Masuklah kita kepada kritik terhadap
pandangan Ibnu Rush mengenai kebenaran yang harus beredoman pada penalaran
demonstratif, dialektis atau metode retoris. Berpikir merupakan suatu kegiatan
untuk menemukan pengetahuan yang benar. Apa yang disebut benar bagi seseorang
belum tentu benar bagi orang lain. Karena itu, kegiatan berpikir adalah usaha
untuk menghasislkan pengetahuan yang benar itu atau kriteria kebenaran.pada
setiap jenis pengetahuan tidak sama kriteria kebenarannya karena sifat dan
watak pengetahuan itu berbeda. Pengetahuan tentang alam metafisika tentunya
tidak sama dengan pengetahuan tentang alam fisik. Alam fisik pun memiliki
perbedaan ukuran kebenaran bagi setiap jenis dan bidang ilmu pengetahuan.[4]
Umat Islam harus berijtihad[5]
sesuai dengan keyakinan masing masing dengan berdasarkan pada landasan landasan
ulama dahulu, karena perkembangan problematika semakin kompleks dan mendalam
maka ijtihad kita harus bersifat dinamis sesuai dengan perkembangan
permasalahan hukum khususnya dalam menggali pengetahuan akan kebenaran yang
terdapat dalam al-Qur’an. Sekarang yang harus kita pahami adalah bagaimana
menemukan kebenaran ilmu penegtahuan dengan menggunakan landasan epistimologi,
sebab dengan itu kita dapat mengetahui asal mula hukum sehingga muncul keyakinan
dan kepercayaan untuk patuh pada hukum yang ada. Dengan cara berfilsafat kita
tahu asal muasal hukum yang benar juga harus paham ranah epistemologi hukum
Islam. Jadi kajian filsafat wajib[6]
adanya karena ada dorongan hukum, dan saya sepakat mengenai pendapat Ibnu Rush,
tetapi yang perlu dikritisi disini adalah mengenai penemuan kebenaran yang
harus menggunakan metode metode yang tepat sesuai dengan perkembangan zaman dan
juga metode tersebut tidak mudah untuk disalah gunakan.

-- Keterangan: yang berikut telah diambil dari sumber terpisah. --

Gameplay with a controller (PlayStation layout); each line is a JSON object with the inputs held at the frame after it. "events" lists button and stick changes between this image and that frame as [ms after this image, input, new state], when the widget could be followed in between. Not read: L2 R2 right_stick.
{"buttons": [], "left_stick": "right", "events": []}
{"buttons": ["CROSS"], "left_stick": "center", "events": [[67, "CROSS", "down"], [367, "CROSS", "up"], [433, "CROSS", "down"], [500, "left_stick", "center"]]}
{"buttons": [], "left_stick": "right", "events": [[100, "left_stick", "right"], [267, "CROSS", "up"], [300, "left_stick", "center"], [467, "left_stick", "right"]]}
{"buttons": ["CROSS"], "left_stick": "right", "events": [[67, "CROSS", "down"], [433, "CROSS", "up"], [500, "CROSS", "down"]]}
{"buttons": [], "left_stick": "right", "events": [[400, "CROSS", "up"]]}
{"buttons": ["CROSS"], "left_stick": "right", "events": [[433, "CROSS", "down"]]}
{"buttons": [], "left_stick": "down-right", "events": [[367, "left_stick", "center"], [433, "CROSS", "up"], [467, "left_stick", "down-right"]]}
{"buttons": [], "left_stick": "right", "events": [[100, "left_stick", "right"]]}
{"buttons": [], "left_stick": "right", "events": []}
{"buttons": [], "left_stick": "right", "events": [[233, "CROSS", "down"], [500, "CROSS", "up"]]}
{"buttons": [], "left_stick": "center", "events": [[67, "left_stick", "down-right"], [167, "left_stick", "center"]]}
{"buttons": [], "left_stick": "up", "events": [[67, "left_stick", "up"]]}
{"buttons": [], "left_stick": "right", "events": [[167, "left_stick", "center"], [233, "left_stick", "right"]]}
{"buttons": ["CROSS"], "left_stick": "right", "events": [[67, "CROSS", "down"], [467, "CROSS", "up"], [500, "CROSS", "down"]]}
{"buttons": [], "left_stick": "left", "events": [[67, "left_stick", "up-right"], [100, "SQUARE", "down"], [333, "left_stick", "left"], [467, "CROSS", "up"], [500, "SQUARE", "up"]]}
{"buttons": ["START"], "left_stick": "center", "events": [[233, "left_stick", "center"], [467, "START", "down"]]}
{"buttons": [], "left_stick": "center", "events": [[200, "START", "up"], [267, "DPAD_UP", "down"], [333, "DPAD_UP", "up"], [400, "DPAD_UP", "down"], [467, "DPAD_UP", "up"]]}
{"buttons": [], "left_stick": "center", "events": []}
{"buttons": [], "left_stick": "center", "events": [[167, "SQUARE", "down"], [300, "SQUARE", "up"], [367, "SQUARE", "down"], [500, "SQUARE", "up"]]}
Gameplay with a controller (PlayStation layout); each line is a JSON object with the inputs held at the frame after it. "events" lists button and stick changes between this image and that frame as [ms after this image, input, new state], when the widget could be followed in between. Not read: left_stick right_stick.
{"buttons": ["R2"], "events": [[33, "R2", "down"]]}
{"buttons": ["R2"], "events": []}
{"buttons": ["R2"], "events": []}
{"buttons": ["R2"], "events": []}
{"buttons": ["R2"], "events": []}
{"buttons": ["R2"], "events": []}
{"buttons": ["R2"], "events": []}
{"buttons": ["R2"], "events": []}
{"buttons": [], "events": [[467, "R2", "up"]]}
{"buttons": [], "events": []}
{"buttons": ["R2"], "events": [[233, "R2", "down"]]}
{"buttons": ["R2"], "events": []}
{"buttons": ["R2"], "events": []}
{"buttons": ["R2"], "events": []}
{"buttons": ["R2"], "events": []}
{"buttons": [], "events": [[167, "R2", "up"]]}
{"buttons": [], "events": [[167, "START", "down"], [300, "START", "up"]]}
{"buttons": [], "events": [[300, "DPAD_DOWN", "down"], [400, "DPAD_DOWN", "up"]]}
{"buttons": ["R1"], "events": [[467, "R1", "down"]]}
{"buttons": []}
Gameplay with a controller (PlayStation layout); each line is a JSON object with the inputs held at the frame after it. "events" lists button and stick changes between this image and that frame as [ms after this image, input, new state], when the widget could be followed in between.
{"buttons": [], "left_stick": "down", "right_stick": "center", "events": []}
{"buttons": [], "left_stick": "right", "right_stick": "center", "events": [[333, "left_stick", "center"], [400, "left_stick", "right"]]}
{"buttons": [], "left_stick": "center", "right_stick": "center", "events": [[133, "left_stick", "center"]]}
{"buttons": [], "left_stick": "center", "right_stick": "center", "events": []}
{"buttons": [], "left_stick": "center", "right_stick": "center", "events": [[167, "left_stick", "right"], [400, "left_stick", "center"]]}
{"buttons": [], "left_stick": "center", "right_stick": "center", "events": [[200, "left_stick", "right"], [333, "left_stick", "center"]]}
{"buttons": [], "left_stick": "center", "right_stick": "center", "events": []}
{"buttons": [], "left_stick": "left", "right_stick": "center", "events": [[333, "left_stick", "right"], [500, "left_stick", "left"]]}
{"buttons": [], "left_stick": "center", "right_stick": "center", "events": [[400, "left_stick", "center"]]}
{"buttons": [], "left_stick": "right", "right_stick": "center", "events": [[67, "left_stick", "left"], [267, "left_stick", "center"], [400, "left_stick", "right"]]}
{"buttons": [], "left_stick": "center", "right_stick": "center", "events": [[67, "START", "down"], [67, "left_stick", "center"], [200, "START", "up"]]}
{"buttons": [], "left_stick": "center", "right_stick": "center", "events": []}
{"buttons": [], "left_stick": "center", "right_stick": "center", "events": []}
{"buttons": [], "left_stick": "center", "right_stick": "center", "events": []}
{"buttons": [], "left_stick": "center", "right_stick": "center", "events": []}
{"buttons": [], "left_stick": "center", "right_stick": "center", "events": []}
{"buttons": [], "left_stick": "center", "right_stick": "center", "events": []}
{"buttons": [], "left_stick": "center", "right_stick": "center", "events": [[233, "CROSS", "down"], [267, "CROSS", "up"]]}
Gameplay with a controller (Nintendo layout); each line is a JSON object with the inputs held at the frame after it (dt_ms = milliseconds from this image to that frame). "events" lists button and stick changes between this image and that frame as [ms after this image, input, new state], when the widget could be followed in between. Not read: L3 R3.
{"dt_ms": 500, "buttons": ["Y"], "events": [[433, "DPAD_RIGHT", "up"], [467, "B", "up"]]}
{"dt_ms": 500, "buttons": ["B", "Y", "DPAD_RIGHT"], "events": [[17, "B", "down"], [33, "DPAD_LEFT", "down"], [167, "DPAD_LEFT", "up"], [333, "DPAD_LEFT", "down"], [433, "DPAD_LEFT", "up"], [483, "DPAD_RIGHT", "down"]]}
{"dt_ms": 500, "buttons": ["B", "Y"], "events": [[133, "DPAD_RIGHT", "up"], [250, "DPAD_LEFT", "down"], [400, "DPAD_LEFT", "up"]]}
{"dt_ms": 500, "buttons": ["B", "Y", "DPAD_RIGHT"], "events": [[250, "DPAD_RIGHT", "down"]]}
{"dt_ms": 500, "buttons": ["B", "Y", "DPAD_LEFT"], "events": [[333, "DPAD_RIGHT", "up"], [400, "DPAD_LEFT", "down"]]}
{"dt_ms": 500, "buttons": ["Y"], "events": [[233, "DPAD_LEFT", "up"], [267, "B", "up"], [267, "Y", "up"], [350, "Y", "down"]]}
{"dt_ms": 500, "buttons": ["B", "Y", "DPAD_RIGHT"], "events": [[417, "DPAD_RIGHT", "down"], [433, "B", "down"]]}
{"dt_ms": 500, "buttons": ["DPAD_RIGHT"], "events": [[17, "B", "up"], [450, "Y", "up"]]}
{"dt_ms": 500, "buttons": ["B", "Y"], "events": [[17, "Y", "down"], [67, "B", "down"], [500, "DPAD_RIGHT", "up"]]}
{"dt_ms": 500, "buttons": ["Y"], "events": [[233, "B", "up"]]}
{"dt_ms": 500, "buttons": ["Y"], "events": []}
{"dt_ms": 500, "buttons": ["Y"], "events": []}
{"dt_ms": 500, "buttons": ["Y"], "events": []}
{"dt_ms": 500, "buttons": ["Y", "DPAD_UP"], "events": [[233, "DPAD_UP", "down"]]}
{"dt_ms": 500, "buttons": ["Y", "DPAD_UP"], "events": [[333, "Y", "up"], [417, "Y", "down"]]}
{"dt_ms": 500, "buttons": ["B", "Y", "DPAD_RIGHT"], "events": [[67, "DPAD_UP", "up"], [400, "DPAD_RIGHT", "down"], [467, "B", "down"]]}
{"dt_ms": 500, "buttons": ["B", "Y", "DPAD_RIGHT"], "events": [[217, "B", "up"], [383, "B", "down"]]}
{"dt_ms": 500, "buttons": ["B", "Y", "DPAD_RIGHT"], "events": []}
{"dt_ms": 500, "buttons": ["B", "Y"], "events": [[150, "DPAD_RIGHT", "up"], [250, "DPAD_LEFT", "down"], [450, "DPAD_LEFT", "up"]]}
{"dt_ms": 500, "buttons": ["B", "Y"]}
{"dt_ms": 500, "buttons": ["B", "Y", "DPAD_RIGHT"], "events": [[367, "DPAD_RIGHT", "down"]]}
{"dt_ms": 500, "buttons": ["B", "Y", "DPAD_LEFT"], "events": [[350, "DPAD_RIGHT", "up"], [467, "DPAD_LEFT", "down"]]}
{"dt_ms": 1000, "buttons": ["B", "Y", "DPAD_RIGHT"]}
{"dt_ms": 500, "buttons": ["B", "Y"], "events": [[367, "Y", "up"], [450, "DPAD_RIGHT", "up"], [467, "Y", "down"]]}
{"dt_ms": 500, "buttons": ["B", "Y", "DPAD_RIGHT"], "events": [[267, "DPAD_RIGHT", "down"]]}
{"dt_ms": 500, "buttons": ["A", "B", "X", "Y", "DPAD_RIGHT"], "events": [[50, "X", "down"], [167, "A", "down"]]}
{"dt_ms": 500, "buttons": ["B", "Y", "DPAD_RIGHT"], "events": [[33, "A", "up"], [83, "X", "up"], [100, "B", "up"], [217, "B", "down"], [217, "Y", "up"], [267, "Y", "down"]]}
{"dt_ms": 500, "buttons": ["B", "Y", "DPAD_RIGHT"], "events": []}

Menurut pandangan yang benar bahwa
segala sesuatu wajib dikembalikan kepada dasarnya atau landasan fundamental
hukum itu sendiri ;
a.
Kebebasan
Seorang Muslim atau masyarakat Muslim perlu membangun realitas
sosial dan peraturan peraturan hukumnya melalui cara cara yang damai dan sesuai
dengan peraturan yang berlaku tanpa meninggalkan nilai nilai agamanya. Dengan
berangkat dari kesadarannya sendiri dan realitasnya sendiri, seorang Muslim
atau masyarakat Muslim perlu menentukan sendiri jalan metodologis dan tujuan
yang hendak ditempuh tanpa harus terikat dengan jalan metodologis dan tujuan
hukum yang dibangun oleh ulama ulama tradisional. Dengan jalan seperti ini,
mereka sebagai Muslim sekaligus telah meletakkan “kebebasan untuk” yang
prospektif bagi dirinya karena semua problem yang dihadapi berangkat dari
kreatifitas dan kesadaran sendiri, baik dalam menentukan cara maupun tujuannya.[7]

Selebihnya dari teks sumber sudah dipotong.